Янес, видимо, нервничал. Он метался по платформе, как разъяренный лев в клетке, яростно окидывая взором горизонт. Индуса тоже охватила волна сильнейшего возбуждения. Выстрелы тем временем следовали один за другим. Между малочисленным экипажем «Марианны» и подавляющими силами таинственного хаджи шла, очевидно, отчаянная и яростная борьба.
— Все еще стреляют! — воскликнул Янес, не в силах сдержать волнение. — О, почему я не там?
— Самбильонг — храбрец, который так просто не сдастся, — ответил Тремаль-Наик. — Это старый тигр, который может показать когти и зубы.
— Но там, на борту, всего около пятнадцати человек, в то время как даяков, да еще снабженных, по твоим словам, артиллерией, может быть до трех или четырех сотен.

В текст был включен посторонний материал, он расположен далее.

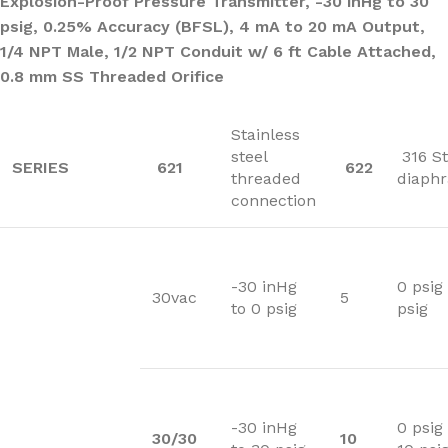
Explosion-Proof Pressure Transmitter, -30 inHg to 30
psig, 0.25% Accuracy (BFSL), 4 mA to 20 mA Output,
1/4 NPT Male, 1/2 NPT Conduit w/ 6 ft Cable Attached,
0.8 mm SS Threaded Orifice
Stainless
steel
316 St
SERIES
621
622
threaded
diaph
connection
-30 inHg
0 psig 
30vac
5
to 0 psig
psig
-30 inHg
0 psig
30/30
10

— Значит, и ты сомневаешься в том, сможет ли «Марианна» отбиться? — в отчаянии спросил индус. — Но ведь если даяки возьмут твой корабль, то для нас все будет кончено. А что ждет тогда мою дочь?
— Не падай духом, дружище! — попытался успокоить его Янес. — Даяки подавятся раньше, чем доберутся до нас сюда. Я внимательно осмотрел твой кампонг, и он мне кажется очень крепким. Ты же знаешь, что дикари легко приходят в замешательство, когда их натиск встречает отпор. Черт возьми! А пушки все еще гремят… Там идет настоящая бойня. Кстати, сколько у тебя тут людей?
— Человек двадцать наберется. Малайцы, часть из них с Явы.
— Сорок человек, отлично вооруженных, да еще за такими прочными стенами, могут задать основательную трепку твоим друзьям даякам. А как насчет запасов?
— Всего в изобилии.
— Сеньор Янес! С добрым утром! — произнесла в этот момент молодая девушка, появившаяся на платформе.
— Дарма! — воскликнул Янес.
Юная красавица, лет пятнадцати или шестнадцати, с гибким станом, роскошными черными волосами, прелестным личиком с чуть бронзовой бархатистой кожей и лучезарными очами остановилась перед португальцем, устремив на него взгляд. Она, как и ее отец, была одета в полуевропейский, полуиндийский костюм, который был ей очень к лицу.